Before approving a personal loan application, banks and NBFCs ensure that the applicant has a sufficient repayment capacity to pay the EMIs by their due dates. For this, they use metrics like FOIR (Fixed Income to Obligation Ratio).
In this article, let us dive further into FOIR and learn how it impacts personal loan approval.
What is FOIR? How is FOIR Calculated?
FOIR refers to the proportion of one’s monthly income used for servicing his fixed monthly obligations. Lenders usually consider the EMI obligations, including the one of the proposed loan, for arriving at an applicant’s fixed monthly obligations. Many lenders also call this as EMI/NMI or EMI/GMI ratio depending on whether the applicant’s net monthly income or gross monthly income is considered for calculating this ratio.
For example, if your current salary is 50,000 and you have existing fixed monthly obligations of Rs 20,000 (including the EMI of the proposed personal loan of Rs 1 lakh), then the applicant’s FOIR will be 40% (20,000/ 50,000 x 100).
However, some lenders factor in the applicants’ monthly living expenses like rent, insurance premiums along with their EMI to arrive at the fixed monthly obligations.
Continuing with the aforementioned example, if the applicant’s monthly living expenses amounting to Rs 15,000 are also factored in, then the applicant’s FOIR will increase to 70%.
Personal Loan at Attractive Interest Rates Click Here
How FOIR affects personal loan eligibility?

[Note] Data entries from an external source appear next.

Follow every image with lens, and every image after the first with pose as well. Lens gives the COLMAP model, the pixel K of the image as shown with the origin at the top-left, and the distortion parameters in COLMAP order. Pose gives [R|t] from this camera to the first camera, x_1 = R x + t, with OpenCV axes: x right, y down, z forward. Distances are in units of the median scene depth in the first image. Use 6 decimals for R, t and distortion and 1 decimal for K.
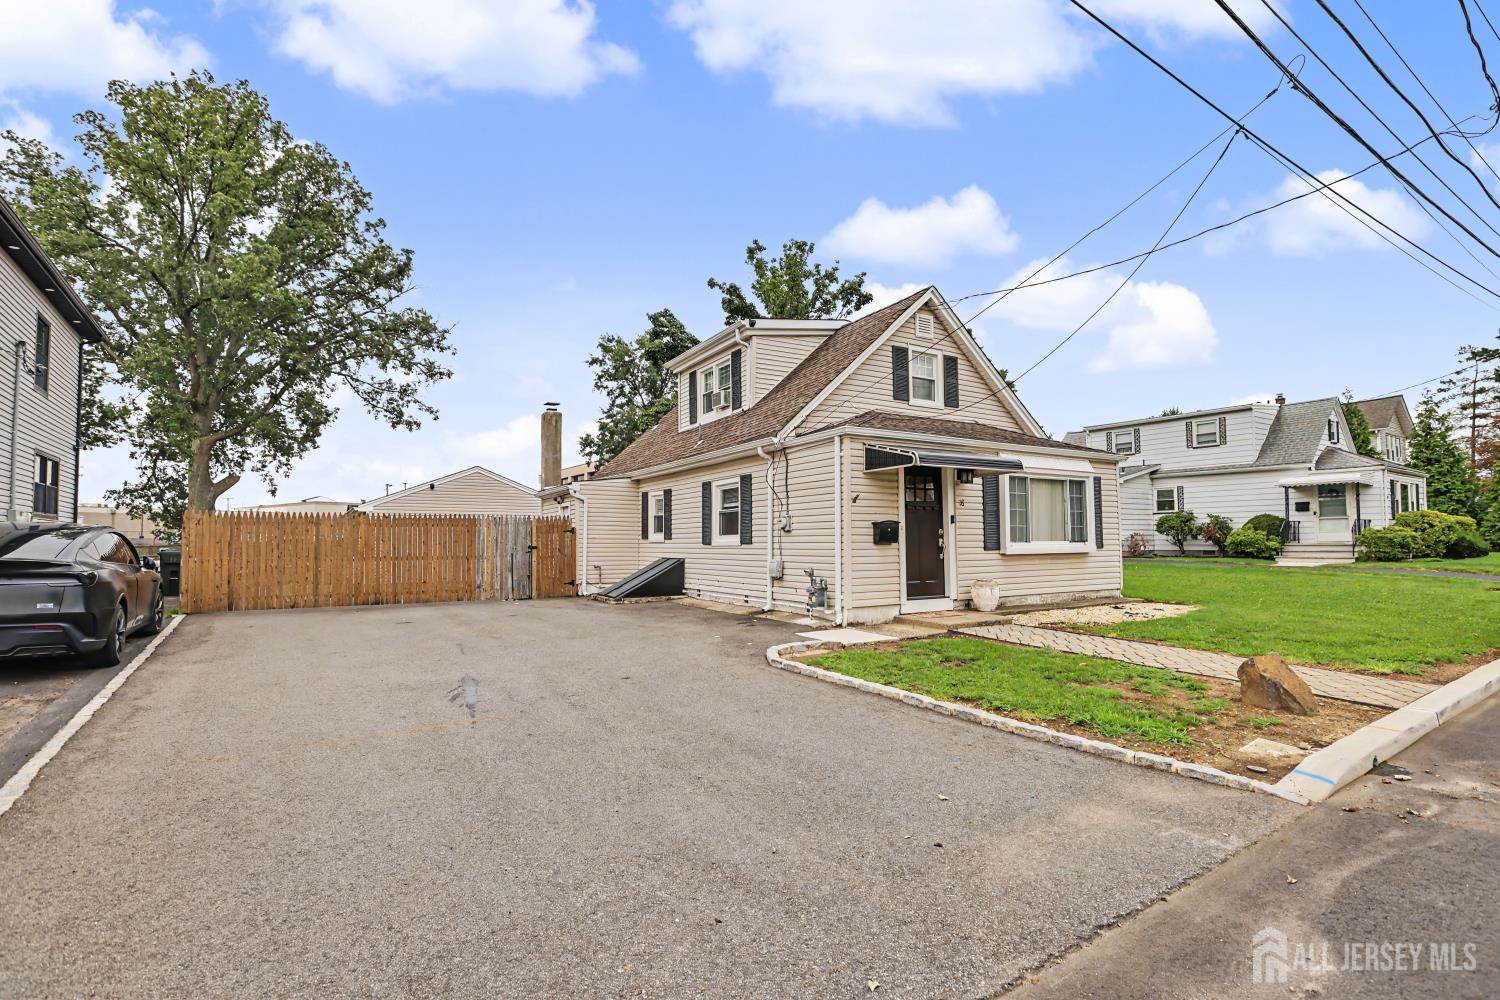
lens RADIAL K [[705.1, 0, 751.4], [0, 705.1, 502.1], [0, 0, 1]] dist [-0.000268, 0.000026]
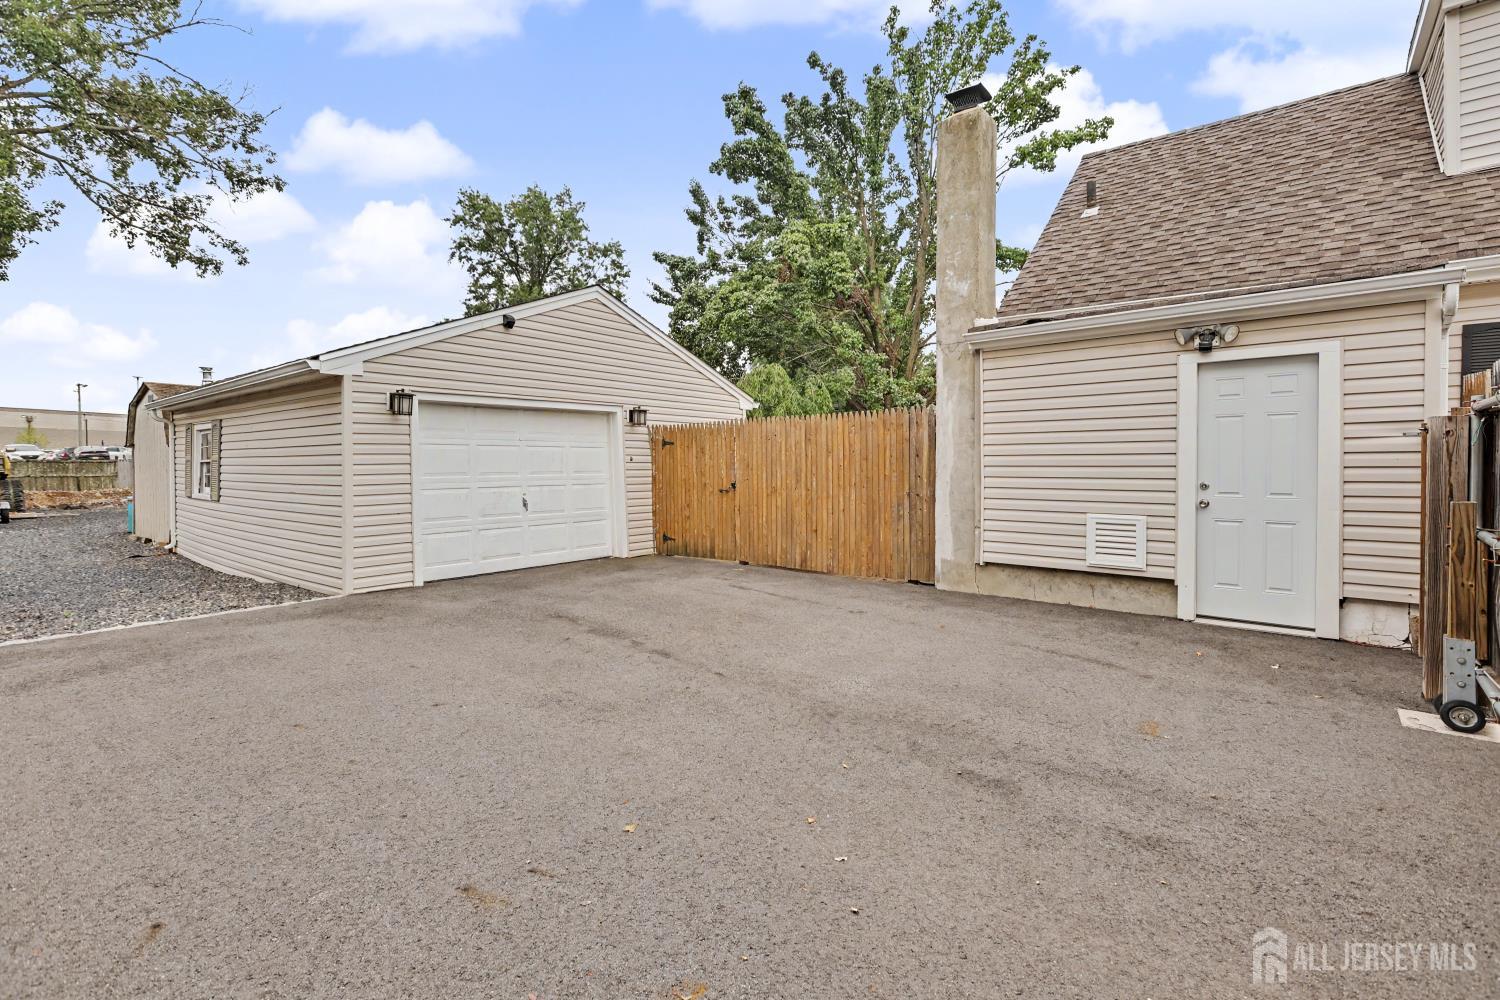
lens RADIAL K [[686.0, 0, 740.9], [0, 686.0, 465.4], [0, 0, 1]] dist [0.000015, 0.000270]
pose [[0.952985, 0.005251, 0.302972, -0.234122], [-0.022648, 0.998287, 0.053937, 0.014580], [-0.302170, -0.058262, 0.951472, 0.324391]]
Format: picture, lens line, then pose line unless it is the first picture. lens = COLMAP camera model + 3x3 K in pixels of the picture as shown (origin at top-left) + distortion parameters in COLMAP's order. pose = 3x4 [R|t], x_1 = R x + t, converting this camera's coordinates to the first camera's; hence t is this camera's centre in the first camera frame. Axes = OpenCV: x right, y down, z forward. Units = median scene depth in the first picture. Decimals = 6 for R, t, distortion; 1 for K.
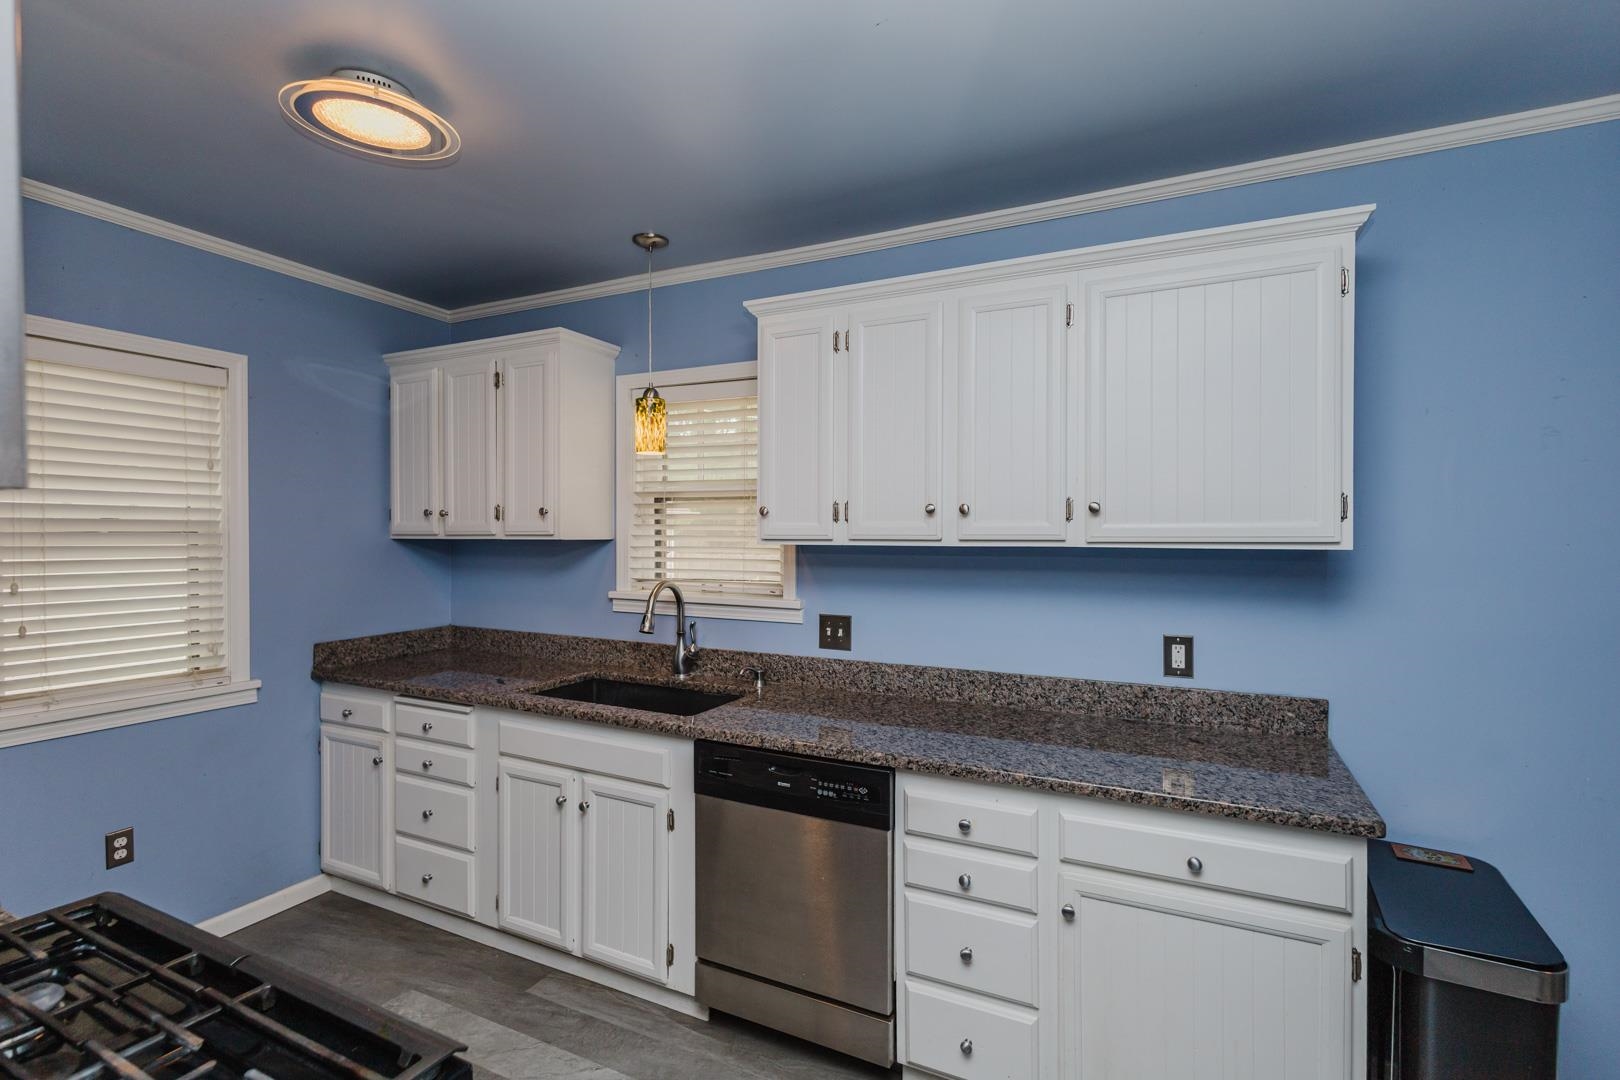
lens RADIAL K [[741.7, 0, 816.6], [0, 741.7, 538.2], [0, 0, 1]] dist [0.008514, -0.003969]
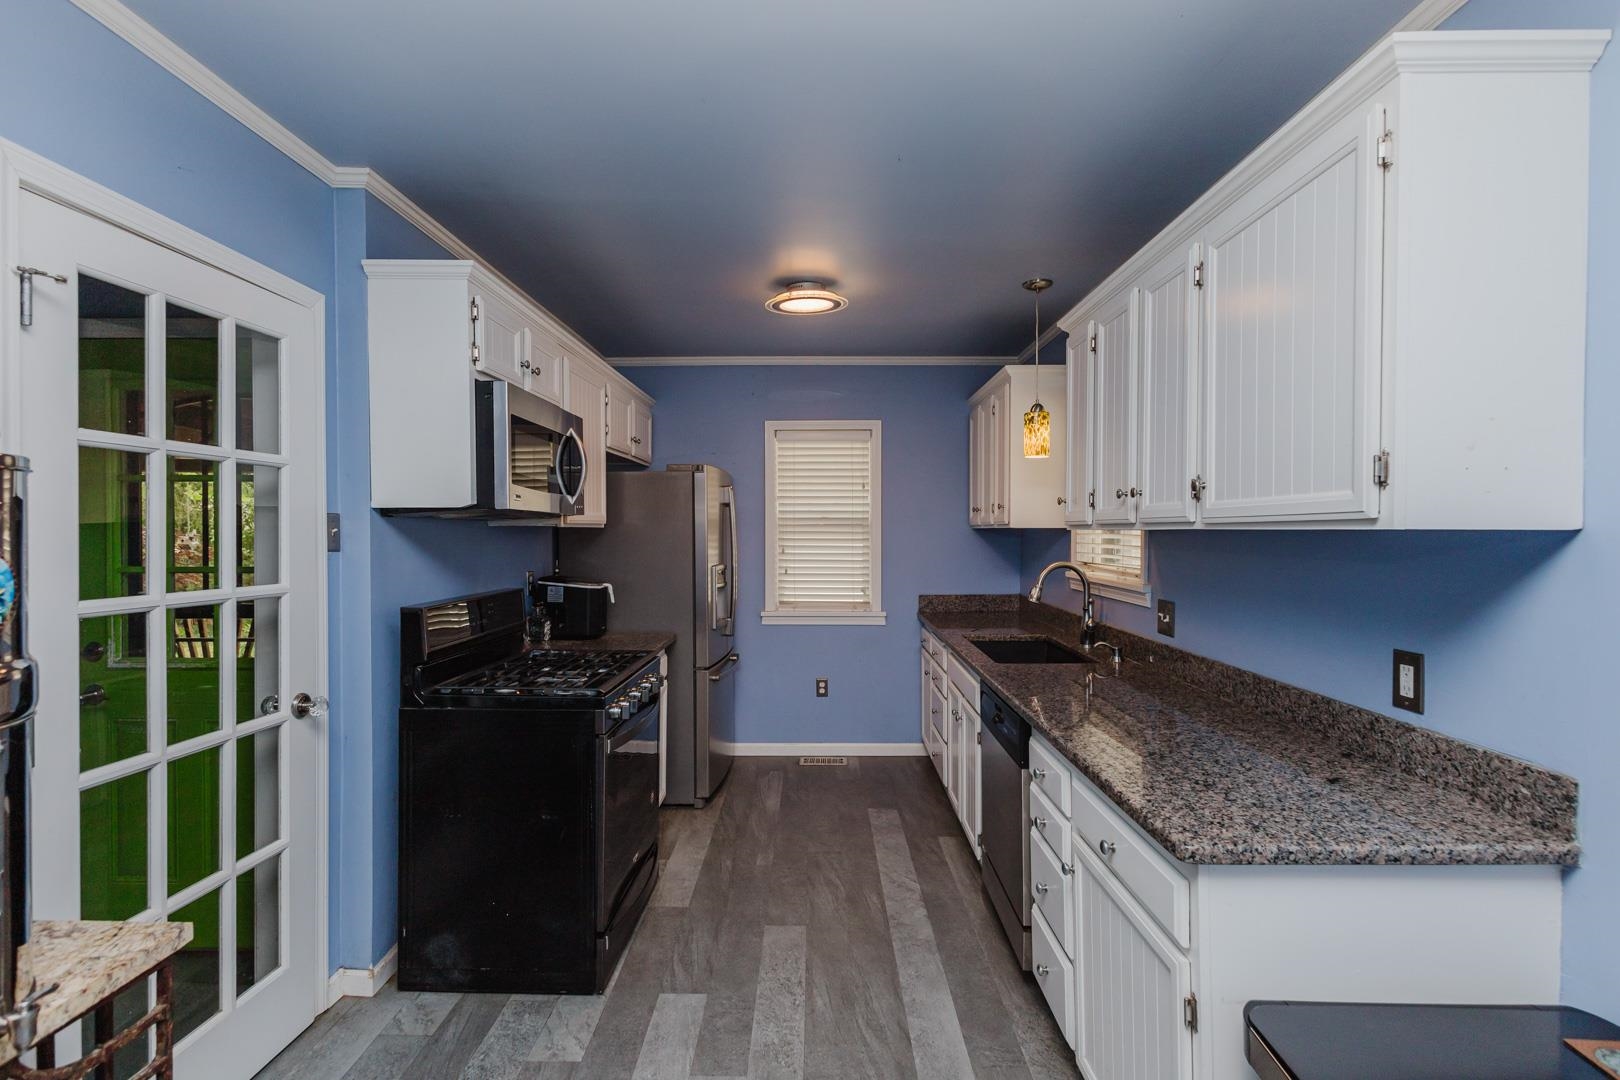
lens RADIAL K [[741.7, 0, 807.9], [0, 741.7, 537.9], [0, 0, 1]] dist [0.008514, -0.003969]
pose [[0.425760, 0.003395, -0.904830, 0.683167], [-0.006785, 0.999977, 0.000559, 0.022367], [0.904811, 0.005902, 0.425773, 0.153799]]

Lenders usually require their personal loan applicants to have FOIR or EMI/NMI ratio of less than 50% – 55%. Hence, those exceeding FOIR or EMI/NMI ratio of 50%-55% have lower chances of personal loan approval. Note that some lenders may set higher FOIR for those having higher income.
Click to know other factors determining personal loan eligibility.
How to reduce FOIR?
Individuals with higher FOIR can improve their loan approval chances by practising the following tips:
- Increase your loan tenure: Applicants with higher FOIR can improve their FOIR by increasing their loan tenure. Extending your loan repayment period will reduce your EMI obligations and thereby, improve your FOIR.
- Add a co-applicant: The lender will also consider the income of the co-applicant while evaluating repayment capacity. Hence, adding an earning family member as a co-applicant would help in reducing FOIR.